Tracking the growth of Christianity 2,000 years ago is an ambitious undertaking for a sociologist. But Rodney Stark found it irresistible. Reading recent histories of early Christianity, he began to do some number-crunching. Soon, he says, it was a consuming “hobby.” And, before long, he had written a best-selling book, The Rise of Christianity (HarperSanFrancisco, 1997).

What he found in his study of the first Christian centuries was an astonishing growth rate in the number of Christians of 40 per cent per decade. From a small band of twelve, the Church had grown to 6 million people by 300 A.D. Stark maintains that Emperor Constantine did not so much ensure Christianity’s success as acknowledging it. Constantine’s edict of toleration in 313 was overdue recognition that the Church had already won the empire.

But Stark is most interested in how the West was won. Contrary to pious histories, he holds that most growth came from individual conversions, and from the merchant and upper classes rather than the poor. Contrary to secular feminist pieties, he makes the case that most converts were women, that women benefited greatly from conversion, and that women were leaders in the early Church.

He also shows the remarkable effects of charity on Church growth. Christians, he demonstrates, were much more likely to survive epidemics because they cared for one another. And the pagans who received Christian care were much more likely to become Christians. In times of epidemic, Stark says, pagan priests and doctors were among the first to leave town.

Stark’s book vividly describes the misery of ordinary citizens of the pagan world. Most lived in cramped, smoky tenements with no ventilation or plumbing. Life expectancy was around 30 years for men and perhaps much lower for women. Hygiene was minimal. Medical care was more dangerous than disease, and disease often left its victims disfigured or dead. The human body was host to countless parasites, and tenements were infested by pests. For entertainment, people thronged to the circuses to see other people mutilated and killed.
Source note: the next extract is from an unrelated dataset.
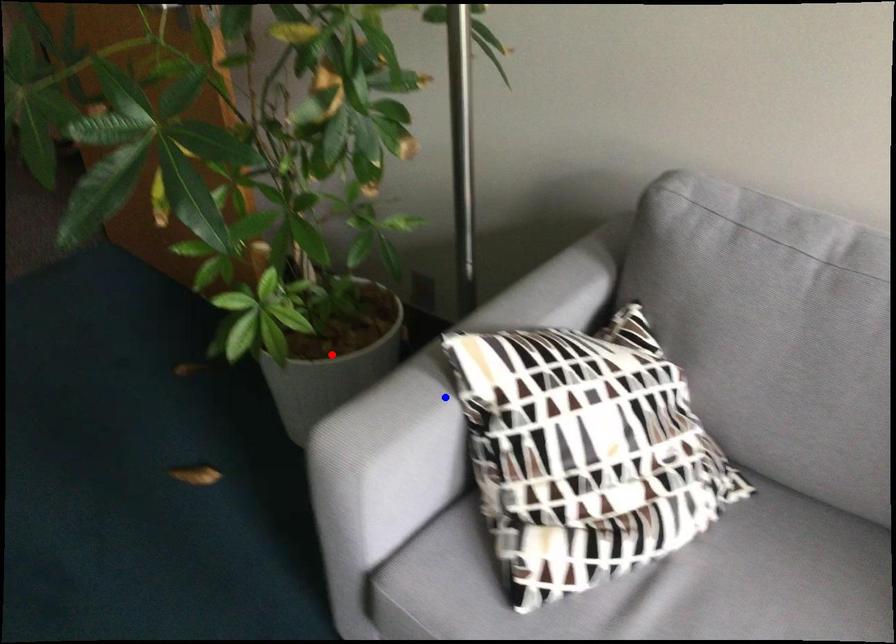
Question: In the image, two points are highlighted. Which point is nearer to the camera? Reply with the corresponding letter.

Choices:
 (A) blue point
 (B) red point

Answer: (A)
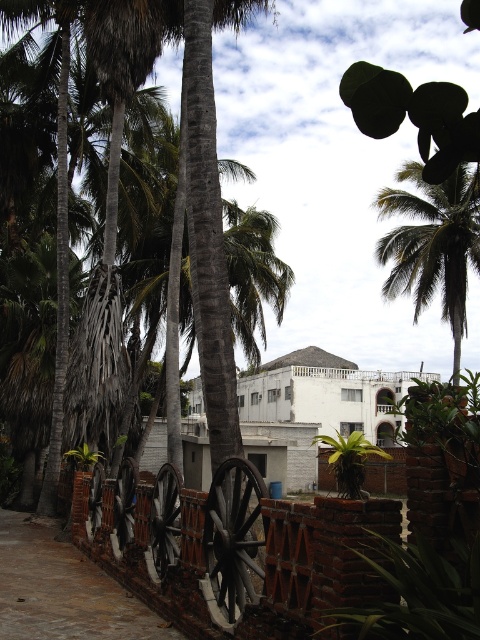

Pagan marriage was no respite. Greco-Roman women suffered in predatory relationships rife with contraception, abortion, and unnatural sexual acts. But Christian marriage was a different story. Christian husbands and wives tended to love one another, as their religion required. Their mutual affection, Stark says, and their openness to fertility led to more children, and thus to a still higher growth in converts for the early Church.

Stark demonstrates that Christian doctrine, hope and charity transformed the Roman Empire—one person at a time.

Of The Rise of Christianity, the Vatican’s semi-official newspaper said: “It is ironic yet satisfying to find sociology, so often used to attack dogmatic Christianity, now objectively confirming some of the claims that Christianity has made for itself.”